Lembro como se fosse hoje: vesti aquela meia-calça cor-de-rosa a contragosto. Por cima, um collant apertado, apertado. Era a mais alta da turma e gordinha. Aquilo me incomodava (tanto o collant apertado quanto ser a mais alta da turma e gordinha).
Por cima do coque que odiei que minha mãe fizesse no meu cabelo, um tipo de redinha brega que não parava no lugar. Tudo combinandinho com a sapatilha incômoda. Um universo de bailarinices abomináveis para uma garota que queria mais é jogar bola com os amigos do irmão na rua.
Soube depois que minha mãe fez o maior sacrifício para me levar àquela primeira aula. Tinha saído do trabalho em cima da hora, e corrido para chegarmos a tempo. Afinal, todas as meninas da escola estavam entrando no ballet, e ela não queria que eu me sentisse excluída. Sou muito grata a ela, pelo cuidado.
Acontece que, na hora, o que senti não era nada parecido com gratidão. Defino minha reação como um prenúncio de fúria adolescente. Tinha uns 6 anos, talvez menos. E esperneei como se não houvesse amanhã, quando tentaram me enfiar naquele tablado.
Por educação, antes do esperneio, até tentei ficar ali observando para ver se algo me chamava a atenção. Chamou: a repulsa que crescia dentro de mim por aquele mundo perfeito de princesas wannabe. Acho que nasceu aí meu repúdio ao cor-de-rosa.
Via a professora se esticar naquela barra, e aquele bando de garotas elásticas se dobrando como ela. Que tipo de prazer poderia vir daquilo, gente?
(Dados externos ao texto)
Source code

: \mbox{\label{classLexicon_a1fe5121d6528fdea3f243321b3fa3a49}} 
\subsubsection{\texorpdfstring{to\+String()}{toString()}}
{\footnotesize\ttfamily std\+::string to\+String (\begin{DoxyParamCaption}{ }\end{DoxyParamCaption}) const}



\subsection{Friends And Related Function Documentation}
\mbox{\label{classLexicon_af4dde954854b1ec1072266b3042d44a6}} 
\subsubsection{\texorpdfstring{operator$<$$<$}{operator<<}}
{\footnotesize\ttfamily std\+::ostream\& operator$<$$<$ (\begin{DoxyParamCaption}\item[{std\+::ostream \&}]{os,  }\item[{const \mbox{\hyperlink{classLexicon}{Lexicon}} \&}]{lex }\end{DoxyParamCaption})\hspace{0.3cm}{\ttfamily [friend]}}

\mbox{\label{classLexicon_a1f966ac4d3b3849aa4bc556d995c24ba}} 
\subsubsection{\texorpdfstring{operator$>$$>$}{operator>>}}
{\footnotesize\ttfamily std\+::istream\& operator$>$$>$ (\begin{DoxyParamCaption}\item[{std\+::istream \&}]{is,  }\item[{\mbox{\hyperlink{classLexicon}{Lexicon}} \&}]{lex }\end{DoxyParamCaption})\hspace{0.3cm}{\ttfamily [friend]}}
Eu não era como aquelas menininhas. Elas borboleteavam. E eu? Sei lá eu. Só sabia que aqueles frufrus todos não eram pra mim, não.
Minha mãe deve ter ficado frustrada – apesar de nunca ter me recriminado pela escolha de nunca mais voltar ao ballet. Ela me respeitou, e tenho consciência do privilégio que tive por ela ter olhado para mim, e visto que sua filhinha querida e competitiva preferia jogar futebol, vôlei e handebol – a dançar com sainhas rodadas.
Lembro-me de seu sorriso discretamente orgulhoso nos campeonatos escolares quando eu comemorava um gol e apontava para ela, também sorrindo. Aquilo sim me fazia feliz e realizada.
Eu era o completo avesso da bailarina. E tudo bem! Minha mãe não me forçou a encaixar nos padrões talvez esperados de uma garota meiga, de cabelos encaracolados e bochechas rosadinhas como eu.
O que ela viu em mim? Que eu tinha características diferentes da maioria das meninas da minha idade. Uma delas é que eu era a mais alta. Sofria por isso. Todos os garotos eram menores – e eu sobrava com a vassoura nos bailinhos. Sempre. O que eu ia fazer com isso? Ficar no meu canto e chorar eternamente? Ou lembrar que eu era criança e tinha mais é que me divertir?
Intuitivamente (ou talvez com estímulos subliminares dos meus pais), comecei a usar a altura a meu favor, nos esportes coletivos. Era a primeira a ser chamada para escolher os times. As quadras eram o meu tablado. Ali, dançava alegremente (tanto quanto minhas amigas borboletinhas, no palco – que talvez tivessem certa frustração ao serem as últimas a ser chamadas para compor as equipes. De alguma forma, eu sabia como se sentiam).
O fato é que criança também tem personalidade. Desde muito cedo. Eu era extremamente tímida, e fui me soltando aos poucos até “estragar” de vez na adolescência.
Minha filha de dois anos, apesar de ser a minha cara fisicamente, tem um perfil bem diferente do meu, na sua idade: é extrovertida, brincalhona, sociável. E adora dançar.
Sabe onde vou levá-la logo mais? Na sua primeira aula de ballet.